Riga, 23 January 1998 (RFE/RL) - Leaders of the 11 member countries of the Council of Baltic Sea States today ended their meeting in the Latvian capital Riga. They discussed expanding cooperation in sharing energy, particularly linking the gas and electricity systems in the eastern and western Baltic regions. The leaders also hailed the operations of a special task force set up in 1996 to facilitate the fight against organized crime.

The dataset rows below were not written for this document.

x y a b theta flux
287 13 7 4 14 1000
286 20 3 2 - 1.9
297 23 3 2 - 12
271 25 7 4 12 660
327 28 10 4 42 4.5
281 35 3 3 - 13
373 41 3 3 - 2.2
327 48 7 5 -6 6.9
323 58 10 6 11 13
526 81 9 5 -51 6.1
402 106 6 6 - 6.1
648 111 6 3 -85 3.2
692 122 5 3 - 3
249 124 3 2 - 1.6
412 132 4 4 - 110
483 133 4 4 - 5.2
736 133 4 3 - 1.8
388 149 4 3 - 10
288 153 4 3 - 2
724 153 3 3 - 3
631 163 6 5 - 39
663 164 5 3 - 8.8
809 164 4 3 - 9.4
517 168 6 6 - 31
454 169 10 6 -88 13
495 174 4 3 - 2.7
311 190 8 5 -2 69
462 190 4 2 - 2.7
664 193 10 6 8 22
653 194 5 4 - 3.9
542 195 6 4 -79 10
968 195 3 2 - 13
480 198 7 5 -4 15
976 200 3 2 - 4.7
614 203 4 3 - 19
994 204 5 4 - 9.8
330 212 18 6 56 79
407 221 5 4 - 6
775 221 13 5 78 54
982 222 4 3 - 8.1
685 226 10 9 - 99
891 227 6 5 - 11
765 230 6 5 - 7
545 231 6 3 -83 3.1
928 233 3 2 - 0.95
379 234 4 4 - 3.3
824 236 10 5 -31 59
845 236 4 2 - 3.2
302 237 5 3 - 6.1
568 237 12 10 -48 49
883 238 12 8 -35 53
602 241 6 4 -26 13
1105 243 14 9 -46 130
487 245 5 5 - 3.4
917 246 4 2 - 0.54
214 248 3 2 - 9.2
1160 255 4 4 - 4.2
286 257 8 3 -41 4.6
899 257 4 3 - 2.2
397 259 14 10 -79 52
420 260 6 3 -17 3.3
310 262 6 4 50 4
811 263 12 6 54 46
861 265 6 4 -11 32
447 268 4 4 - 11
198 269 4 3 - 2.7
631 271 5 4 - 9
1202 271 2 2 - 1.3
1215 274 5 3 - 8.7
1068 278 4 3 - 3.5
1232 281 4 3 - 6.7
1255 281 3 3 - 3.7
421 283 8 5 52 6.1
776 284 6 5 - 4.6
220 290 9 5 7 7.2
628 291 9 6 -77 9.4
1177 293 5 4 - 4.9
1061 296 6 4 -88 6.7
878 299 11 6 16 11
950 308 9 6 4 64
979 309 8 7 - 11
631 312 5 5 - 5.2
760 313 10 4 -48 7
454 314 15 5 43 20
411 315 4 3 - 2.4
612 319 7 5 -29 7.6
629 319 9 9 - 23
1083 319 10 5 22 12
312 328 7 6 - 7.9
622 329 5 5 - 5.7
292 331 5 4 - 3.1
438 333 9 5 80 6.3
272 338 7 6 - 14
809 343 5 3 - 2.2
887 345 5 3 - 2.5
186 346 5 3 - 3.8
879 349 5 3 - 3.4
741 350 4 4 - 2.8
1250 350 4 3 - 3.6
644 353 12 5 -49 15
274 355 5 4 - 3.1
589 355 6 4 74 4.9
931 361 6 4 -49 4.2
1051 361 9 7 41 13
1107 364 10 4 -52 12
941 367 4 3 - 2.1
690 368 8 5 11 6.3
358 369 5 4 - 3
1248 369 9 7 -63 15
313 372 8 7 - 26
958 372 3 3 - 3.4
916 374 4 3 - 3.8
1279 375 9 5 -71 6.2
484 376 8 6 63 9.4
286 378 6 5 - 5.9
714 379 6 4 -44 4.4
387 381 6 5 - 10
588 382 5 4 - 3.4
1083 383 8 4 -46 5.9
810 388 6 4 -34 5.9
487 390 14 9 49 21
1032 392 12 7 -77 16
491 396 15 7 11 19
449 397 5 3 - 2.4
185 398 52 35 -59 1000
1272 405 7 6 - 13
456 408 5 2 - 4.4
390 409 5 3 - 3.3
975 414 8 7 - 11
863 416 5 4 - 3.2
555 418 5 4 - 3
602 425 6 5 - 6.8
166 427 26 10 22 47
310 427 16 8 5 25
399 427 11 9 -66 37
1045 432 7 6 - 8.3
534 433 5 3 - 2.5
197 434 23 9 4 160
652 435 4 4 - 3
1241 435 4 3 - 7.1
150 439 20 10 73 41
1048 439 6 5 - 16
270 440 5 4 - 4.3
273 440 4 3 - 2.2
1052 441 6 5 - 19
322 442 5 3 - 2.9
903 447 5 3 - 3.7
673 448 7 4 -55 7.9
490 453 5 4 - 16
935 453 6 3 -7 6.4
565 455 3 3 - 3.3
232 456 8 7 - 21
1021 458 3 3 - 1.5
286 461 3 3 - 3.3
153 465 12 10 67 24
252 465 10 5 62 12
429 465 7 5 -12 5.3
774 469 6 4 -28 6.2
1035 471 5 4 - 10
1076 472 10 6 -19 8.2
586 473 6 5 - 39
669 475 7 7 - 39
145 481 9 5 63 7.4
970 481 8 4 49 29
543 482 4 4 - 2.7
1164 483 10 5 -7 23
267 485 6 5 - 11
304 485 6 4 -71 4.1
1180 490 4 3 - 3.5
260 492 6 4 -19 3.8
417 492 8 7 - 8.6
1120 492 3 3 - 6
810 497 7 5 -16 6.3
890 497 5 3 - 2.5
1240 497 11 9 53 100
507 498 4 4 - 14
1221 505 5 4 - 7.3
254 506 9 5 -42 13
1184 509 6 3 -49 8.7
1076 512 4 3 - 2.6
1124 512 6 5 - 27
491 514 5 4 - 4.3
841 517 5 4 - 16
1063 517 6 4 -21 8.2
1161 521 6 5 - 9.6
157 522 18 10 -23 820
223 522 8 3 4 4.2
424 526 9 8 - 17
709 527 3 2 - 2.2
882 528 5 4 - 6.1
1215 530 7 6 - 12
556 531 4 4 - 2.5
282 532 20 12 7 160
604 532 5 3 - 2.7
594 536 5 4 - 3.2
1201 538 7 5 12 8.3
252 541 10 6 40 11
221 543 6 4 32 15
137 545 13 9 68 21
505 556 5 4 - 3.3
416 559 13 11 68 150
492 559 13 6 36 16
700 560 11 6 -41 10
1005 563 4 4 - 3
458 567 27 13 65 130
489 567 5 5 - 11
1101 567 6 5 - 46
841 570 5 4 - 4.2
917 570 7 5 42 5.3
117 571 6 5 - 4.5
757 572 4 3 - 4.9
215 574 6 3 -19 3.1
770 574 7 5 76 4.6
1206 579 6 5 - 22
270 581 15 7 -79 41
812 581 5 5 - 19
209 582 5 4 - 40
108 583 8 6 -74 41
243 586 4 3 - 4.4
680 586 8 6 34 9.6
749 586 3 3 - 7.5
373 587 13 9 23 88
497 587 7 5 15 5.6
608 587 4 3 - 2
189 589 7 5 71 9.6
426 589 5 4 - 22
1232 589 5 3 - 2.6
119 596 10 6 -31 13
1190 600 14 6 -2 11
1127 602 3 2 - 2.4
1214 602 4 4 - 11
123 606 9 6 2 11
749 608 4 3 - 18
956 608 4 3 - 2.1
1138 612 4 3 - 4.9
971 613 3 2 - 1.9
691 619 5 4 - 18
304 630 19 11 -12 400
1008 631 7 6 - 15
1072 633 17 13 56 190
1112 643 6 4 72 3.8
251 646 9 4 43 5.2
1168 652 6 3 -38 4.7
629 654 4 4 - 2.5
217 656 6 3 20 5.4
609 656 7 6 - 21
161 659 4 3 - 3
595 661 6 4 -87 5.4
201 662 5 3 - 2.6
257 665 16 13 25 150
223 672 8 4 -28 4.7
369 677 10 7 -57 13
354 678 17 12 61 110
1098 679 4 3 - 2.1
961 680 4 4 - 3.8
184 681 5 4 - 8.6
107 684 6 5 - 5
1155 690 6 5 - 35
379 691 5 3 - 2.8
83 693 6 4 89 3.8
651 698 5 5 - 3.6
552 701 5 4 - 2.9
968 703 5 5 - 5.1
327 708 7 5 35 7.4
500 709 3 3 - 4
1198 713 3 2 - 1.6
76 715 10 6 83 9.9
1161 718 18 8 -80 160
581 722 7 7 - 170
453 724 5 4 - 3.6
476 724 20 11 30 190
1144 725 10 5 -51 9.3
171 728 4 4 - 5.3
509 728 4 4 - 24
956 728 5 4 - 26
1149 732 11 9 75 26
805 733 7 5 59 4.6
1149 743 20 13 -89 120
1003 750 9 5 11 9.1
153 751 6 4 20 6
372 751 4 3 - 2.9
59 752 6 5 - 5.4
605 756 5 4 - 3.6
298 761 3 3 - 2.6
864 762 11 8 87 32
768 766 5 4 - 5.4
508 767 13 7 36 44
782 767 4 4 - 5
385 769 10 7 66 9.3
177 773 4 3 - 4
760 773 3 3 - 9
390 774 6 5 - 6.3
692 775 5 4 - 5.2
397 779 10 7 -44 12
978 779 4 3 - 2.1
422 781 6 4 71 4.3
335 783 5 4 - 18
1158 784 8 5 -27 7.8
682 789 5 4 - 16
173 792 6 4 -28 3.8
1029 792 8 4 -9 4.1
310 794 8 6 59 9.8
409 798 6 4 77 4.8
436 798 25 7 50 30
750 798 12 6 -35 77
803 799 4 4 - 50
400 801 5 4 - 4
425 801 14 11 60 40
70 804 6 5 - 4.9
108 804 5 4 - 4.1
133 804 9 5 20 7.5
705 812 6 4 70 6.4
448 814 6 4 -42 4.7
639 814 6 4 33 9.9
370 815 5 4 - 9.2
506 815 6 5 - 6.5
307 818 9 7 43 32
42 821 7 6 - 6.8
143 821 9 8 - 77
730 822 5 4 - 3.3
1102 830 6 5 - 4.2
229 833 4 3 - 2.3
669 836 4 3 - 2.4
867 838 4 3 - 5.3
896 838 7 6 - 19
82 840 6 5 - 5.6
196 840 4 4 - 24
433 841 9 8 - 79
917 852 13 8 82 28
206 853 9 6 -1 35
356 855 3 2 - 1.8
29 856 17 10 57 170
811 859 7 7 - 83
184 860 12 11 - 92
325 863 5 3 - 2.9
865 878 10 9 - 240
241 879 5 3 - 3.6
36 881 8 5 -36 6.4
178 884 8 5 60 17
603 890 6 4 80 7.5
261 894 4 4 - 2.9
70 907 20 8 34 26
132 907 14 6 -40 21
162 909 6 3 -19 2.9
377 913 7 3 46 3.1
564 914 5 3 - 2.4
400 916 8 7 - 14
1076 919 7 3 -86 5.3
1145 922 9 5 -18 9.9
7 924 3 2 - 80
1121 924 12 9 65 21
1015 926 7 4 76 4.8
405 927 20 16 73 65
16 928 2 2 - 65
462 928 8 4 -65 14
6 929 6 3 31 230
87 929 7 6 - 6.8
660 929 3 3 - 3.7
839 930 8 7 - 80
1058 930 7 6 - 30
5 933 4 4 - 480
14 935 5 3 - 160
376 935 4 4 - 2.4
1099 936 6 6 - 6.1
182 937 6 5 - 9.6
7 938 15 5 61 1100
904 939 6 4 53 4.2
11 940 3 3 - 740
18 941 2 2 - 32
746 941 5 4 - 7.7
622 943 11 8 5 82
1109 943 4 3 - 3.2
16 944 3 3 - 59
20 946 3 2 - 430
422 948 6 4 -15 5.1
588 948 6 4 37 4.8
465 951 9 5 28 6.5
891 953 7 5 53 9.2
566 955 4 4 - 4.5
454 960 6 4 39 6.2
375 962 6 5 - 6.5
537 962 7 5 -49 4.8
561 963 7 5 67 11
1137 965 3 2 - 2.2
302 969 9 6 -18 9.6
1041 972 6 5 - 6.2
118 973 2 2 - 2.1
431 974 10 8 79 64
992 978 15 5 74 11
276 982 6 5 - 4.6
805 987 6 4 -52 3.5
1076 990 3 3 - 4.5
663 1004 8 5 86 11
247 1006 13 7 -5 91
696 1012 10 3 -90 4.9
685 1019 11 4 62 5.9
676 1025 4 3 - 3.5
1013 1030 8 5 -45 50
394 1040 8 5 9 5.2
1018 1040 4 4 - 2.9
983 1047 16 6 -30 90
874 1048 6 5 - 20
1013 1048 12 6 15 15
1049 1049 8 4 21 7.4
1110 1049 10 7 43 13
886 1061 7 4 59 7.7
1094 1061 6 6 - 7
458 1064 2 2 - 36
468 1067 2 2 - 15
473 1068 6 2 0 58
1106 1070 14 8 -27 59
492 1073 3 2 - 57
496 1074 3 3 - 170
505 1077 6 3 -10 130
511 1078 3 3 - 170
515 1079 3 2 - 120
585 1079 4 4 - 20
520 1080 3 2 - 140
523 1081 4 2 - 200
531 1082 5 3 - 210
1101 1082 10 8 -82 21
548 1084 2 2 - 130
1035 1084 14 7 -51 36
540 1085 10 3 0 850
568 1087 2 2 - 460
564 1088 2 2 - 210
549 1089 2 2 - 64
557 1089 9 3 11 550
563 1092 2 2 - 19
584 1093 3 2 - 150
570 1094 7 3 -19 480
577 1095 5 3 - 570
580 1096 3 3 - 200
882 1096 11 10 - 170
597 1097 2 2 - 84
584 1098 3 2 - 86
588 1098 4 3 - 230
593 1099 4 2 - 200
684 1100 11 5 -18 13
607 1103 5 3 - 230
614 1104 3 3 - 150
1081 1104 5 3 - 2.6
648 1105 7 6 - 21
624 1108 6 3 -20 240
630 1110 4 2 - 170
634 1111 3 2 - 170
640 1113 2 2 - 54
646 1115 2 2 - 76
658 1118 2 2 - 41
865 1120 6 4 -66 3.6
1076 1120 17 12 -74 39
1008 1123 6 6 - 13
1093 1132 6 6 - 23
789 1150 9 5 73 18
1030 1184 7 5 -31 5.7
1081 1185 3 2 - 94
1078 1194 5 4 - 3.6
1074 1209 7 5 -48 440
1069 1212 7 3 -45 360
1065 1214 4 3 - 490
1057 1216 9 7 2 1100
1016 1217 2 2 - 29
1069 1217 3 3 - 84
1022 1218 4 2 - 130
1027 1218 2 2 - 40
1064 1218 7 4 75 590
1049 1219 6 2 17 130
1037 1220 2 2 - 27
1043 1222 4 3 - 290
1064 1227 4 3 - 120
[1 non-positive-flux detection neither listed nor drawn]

They agreed to extend the task force's mandate until the end of the year.

Convoked to promote economic cooperation and to coordinate the fight against organized crime, the summit was attended by German Chancellor Helmut Kohl, Russian Prime Minister Viktor Chernomyrdin, British Deputy Prime Minister John Prescott and EU Commission President Jacques Santer.

The Baltic Sea countries are vitally interested in expanding links to the European Union, with Poland and Estonia recently invited to open membership negotiations.

But Chernomyrdin told the summit that any EU enlargement in the region must not be at the expense of Russia's interests. He said "it is important" that "the trade and economic interests of Russia and other members of the Commonwealth of Independent States be taken into consideration." He also said relations in the region should be based on mutual trust and cooperation and not military force.

Chernomyrdin is quoted as telling the gathering that security in the region requires "strong measures" promoting "trust and practical cooperation" rather than a "balance of military potential."

His comment on military issues was an apparent reference to the desire of Latvia, Lithuania and Estonia to join the NATO military alliance. Moscow says it opposes NATO membership for any former Soviet republic.

The prime ministers of the Nordic states, the three Baltic states and Poland also attended the summit.